Армянин захохотал, за ним остальные. Эдди с заблестевшими глазами продолжил:
—Ты такой вэш мине не шути, да, — участковый говорит. — Через один нэдэл на работы не байдош — буду пиринимать мэри. Повестка на тебе пиришлю. Тундиятство нельзя.
— Ара, денег хочет, петух! Дал ему четвертак, чтобы месяц мозги мне не компостировал. А он:
— Визятка? Статья, знаешь, какой есть?
— Ара, — говорю, — зачем визятка? Пиремия, Тофик-джан. Не ушёл, ишак, политзанятия решил провести, жизни меня учить. У него тёща в театре гардеробщицей работает. Он туда бесплатно ходит поспать культурно.
—Ты, Рантик, сапсэм не куртульный чаловэк, — говорит, — ты, напиримэр, Эвкени Анекин знаешь?
—Жеку-то, Онегина? Барыгу с 5-й Завокзальной? Ара, кто его не знает!
Эдди пришлось, сдерживая смех, умолкнуть. Ребята, откинув головы к стене, хохотали. В купе заглянула проводница, покачала головой и ушла.
Эдди продолжал:
—Это тятр, — говорит, — у нас город куртульный, цирк есть, пилармоний есть, пиплиотек есть, а ты только свой питица думаешь.
— Это он на мою голубятню намекает. Питица, говорю, Тофик джан, между прочим, голубь мира. Знаешь, испанский коммунист Паштик Пикосян картину нарисовал «Голубь мира»? Везде картина висит.
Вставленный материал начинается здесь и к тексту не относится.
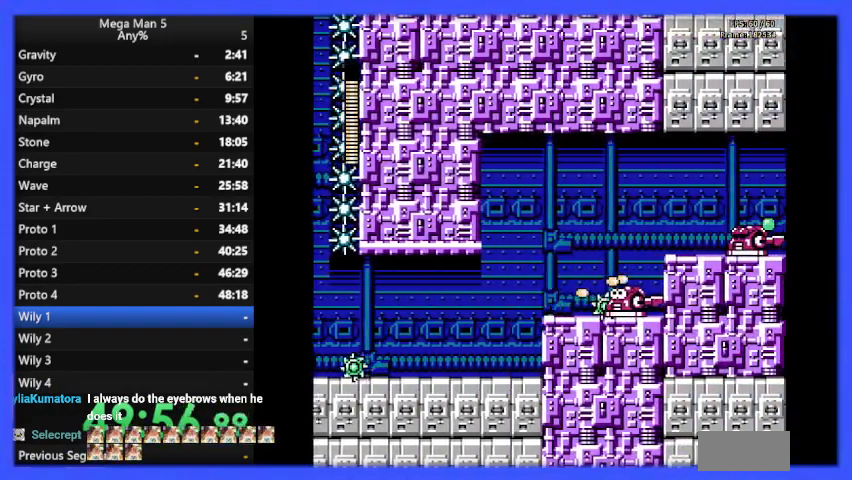
{"buttons": ["B", "DPAD_RIGHT"], "events": [[167, "A", "down"], [400, "DPAD_RIGHT", "down"], [500, "A", "up"]]}
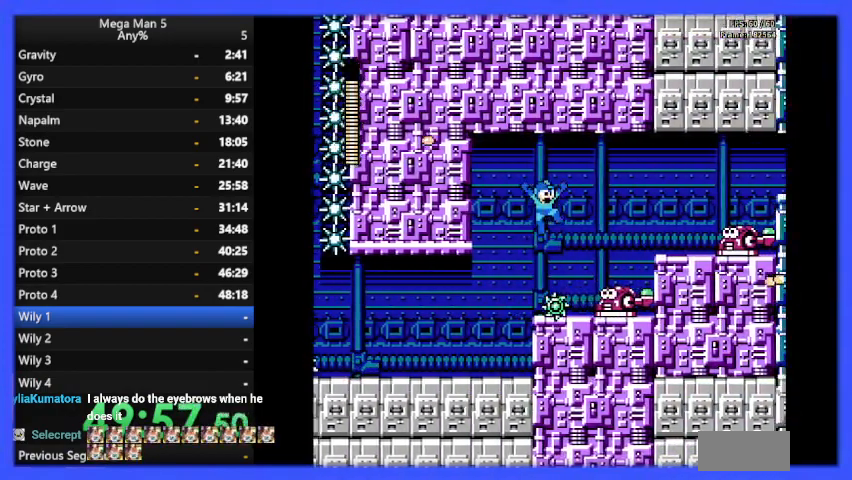
{"buttons": [], "events": [[133, "DPAD_RIGHT", "up"], [433, "B", "up"]]}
Армянин глотал слёзы, держась за живот, бормоча: Пабло Пикассо — Паштик Пикосян. Очкарик сказал:
— Погодите, я диктофон включу. Чёрт, начало пропустил.
—Ходи на тятр, Рантик, — говорит, — там такой женщин! Вах-вах-вах! Такой культур-мультур, — дымбо говорит. Пальцы целует, козёл. Запел даже. Прикиньте: «Анекин, я с кроватум встану». Ара, ушёл, наконец, дымбо. Только я, пиво открыл, телевизор включил, только этот академик Капица бабским голосом сказал: «Добрый вечер», (у него голос, как у моей бабушки Сусанны), опять, ара, стучаться! Открываю дверь. Аствац! (Бог мой!) Мой двоюродный брат Гамлет и его жена-карлик Офелия! В гости приехали из Степанакерта!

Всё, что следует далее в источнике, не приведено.